The legal win is a modern-day David vs. Goliath story. The record labels, good for billions of dollars in annual revenue, were defeated by the Russian operator of the two stream-ripping sites.
However, this battle isn’t over just yet. In his memorandum opinion, Judge Milton stressed that the labels are not allowed to refile their case in another district court. They can appeal the dismissal though, which is exactly what they’ve just done.
In a filing submitted yesterday, the record labels announce that they are appealing the ruling to the United States Court of Appeals for the Fourth Circuit. Via this route, they hope to overturn the dismissal.
“The court got it wrong,” RIAA spokesperson Cara Duckworth commented to Billboard.
“Its decision represents a big step backward in the protection of American culture and the creators that fuel it. We look forward to laying out our arguments in the weeks ahead,” she added.
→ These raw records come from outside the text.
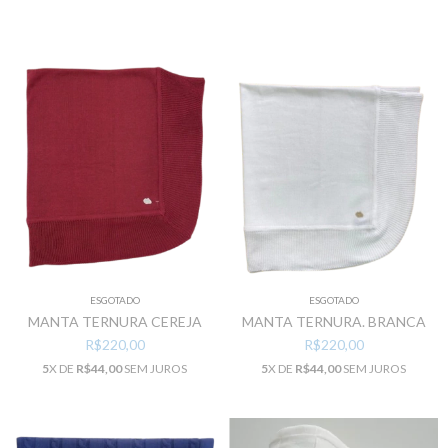
ESGOTADO
ESGOTADO
MANTA TERNURA CEREJA
MANTA TERNURA. BRANCA
R$220,00
R$220,00
5
X DE
R$44,00
SEM JUROS
5
X DE
R$44,00
SEM JUROS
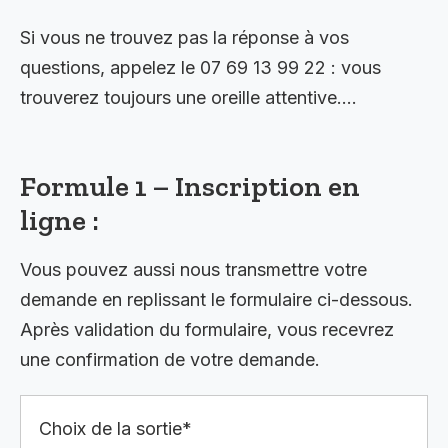
Si vous ne trouvez pas la réponse à vos
questions, appelez le 07 69 13 99 22 : vous
trouverez toujours une oreille attentive….
Formule 1 – Inscription en
ligne :
Vous pouvez aussi nous transmettre votre
demande en replissant le formulaire ci-dessous.
Après validation du formulaire, vous recevrez
une confirmation de votre demande.
Choix de la sortie*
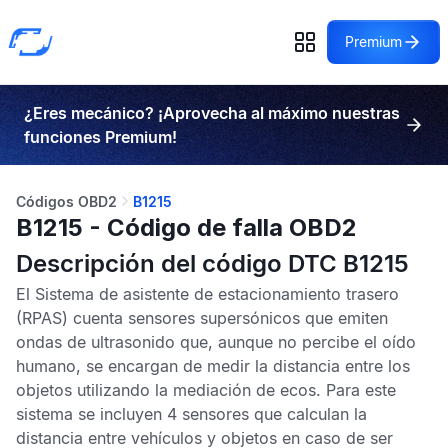
Premium
¿Eres mecánico? ¡Aprovecha al máximo nuestras
funciones Premium!
Códigos OBD2
B1215
B1215 - Código de falla OBD2
Descripción del código DTC B1215
El
Sistema de asistente de estacionamiento trasero
(RPAS) cuenta sensores supersónicos que emiten
ondas de ultrasonido que, aunque no percibe el oído
humano, se encargan de medir la distancia entre los
objetos utilizando la mediación de ecos. Para este
sistema se incluyen 4 sensores que calculan la
distancia entre vehículos y objetos en caso de ser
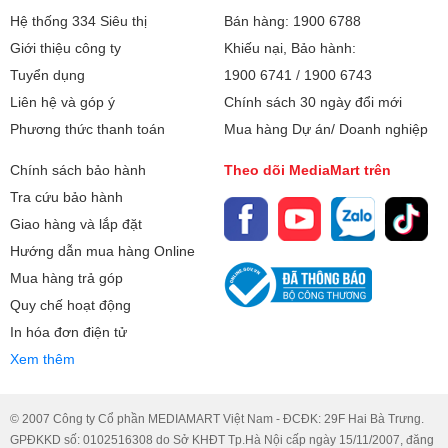
Hệ thống 334 Siêu thị
Bán hàng: 1900 6788
Giới thiệu công ty
Khiếu nại, Bảo hành:
Tuyển dụng
1900 6741
/
1900 6743
Liên hệ và góp ý
Chính sách 30 ngày đổi mới
Phương thức thanh toán
Mua hàng Dự án/ Doanh nghiệp
Chính sách bảo hành
Theo dõi MediaMart trên
Tra cứu bảo hành
Giao hàng và lắp đặt
Hướng dẫn mua hàng Online
Mua hàng trả góp
Quy chế hoạt động
In hóa đơn điện tử
Xem thêm
© 2007 Công ty Cổ phần MEDIAMART Việt Nam - ĐCĐK: 29F Hai Bà Trưng.
GPĐKKD số: 0102516308 do Sở KHĐT Tp.Hà Nội cấp ngày 15/11/2007, đăng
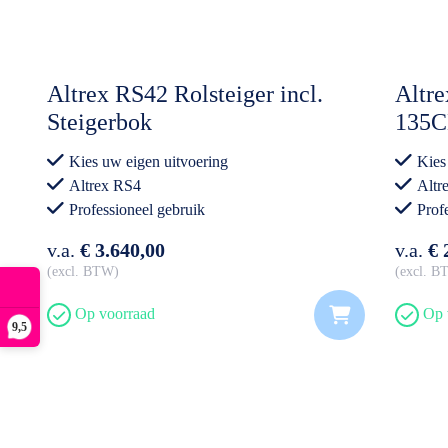
Altrex RS42 Rolsteiger incl.
Altre
Steigerbok
135
Kies uw eigen uitvoering
Kies
Altrex RS4
Altr
Professioneel gebruik
Prof
v.a.
€ 3.640,00
v.a.
€ 
excl. BTW
excl. 
Op voorraad
Op 
9,5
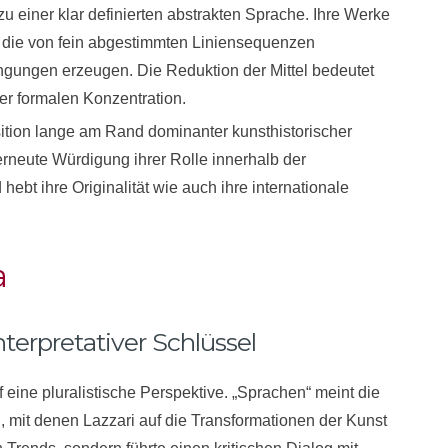
u einer klar definierten abstrakten Sprache. Ihre Werke
 die von fein abgestimmten Liniensequenzen
gungen erzeugen. Die Reduktion der Mittel bedeutet
er formalen Konzentration.
ition lange am Rand dominanter kunsthistorischer
erneute Würdigung ihrer Rolle innerhalb der
hebt ihre Originalität wie auch ihre internationale
a
nterpretativer Schlüssel
 eine pluralistische Perspektive. „Sprachen“ meint die
, mit denen Lazzari auf die Transformationen der Kunst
During the appeal, the court will consider the arguments from both sides once more.
The owner of the sites, Tofig Kurbanov, has hired a team of legal experts from and will continue to fight back. Kurbanov himself has never been to the United States and his sites don’t purposefully target either Virginia or the US.
Val Gurvits, one of the attorneys who represented the site operator, informs TorrentFreak that the defense already expected the RIAA labels to appeal.
“We’re not at all surprised by the RIAA decision to appeal – this opinion really struck a blow at their strategy of suing people in places where they’ve never even visited, assuming that they’ll get a quick default judgment before the court ever realizes that there wasn’t any jurisdiction to begin with.”
The attorney doesn’t believe that the record labels are going to succeed. The District Court made a thoughtful and well-reasoned decision and it’s going to be hard for them to overturn on appeal, he says.
If the fact that .com and .biz domains are administered by companies located in Virginia is enough to establish jurisdiction, as the labels argued, then millions of foreign companies could be easily sued in Virginia, without any further presence there.
“At the end of the day, our client is an individual who lives in Russia, who has never been to the United States, and who had no substantive connection to the United States,” Gurwitz says.
“If he could be subject to personal jurisdiction here, then there’s no reason that an American citizen couldn’t be subject to jurisdiction in China or Russia for typing out lines of code in his living room in Boston. That would be a dangerous path to travel – the District Court wisely declined to go down that path and we think the 4thCircuit will similarly decline,” he adds.
The record labels, assisted by the RIAA, hoped to resolve the matter quickly but it didn’t turn out that way. For now, it’s clear that the stream-rippers and their operator have won the first battle.
During the month to come it will become clear whether the dismissal will stand or not. If the record labels lose the appeal as well, they could also choose to file a lawsuit in Russia.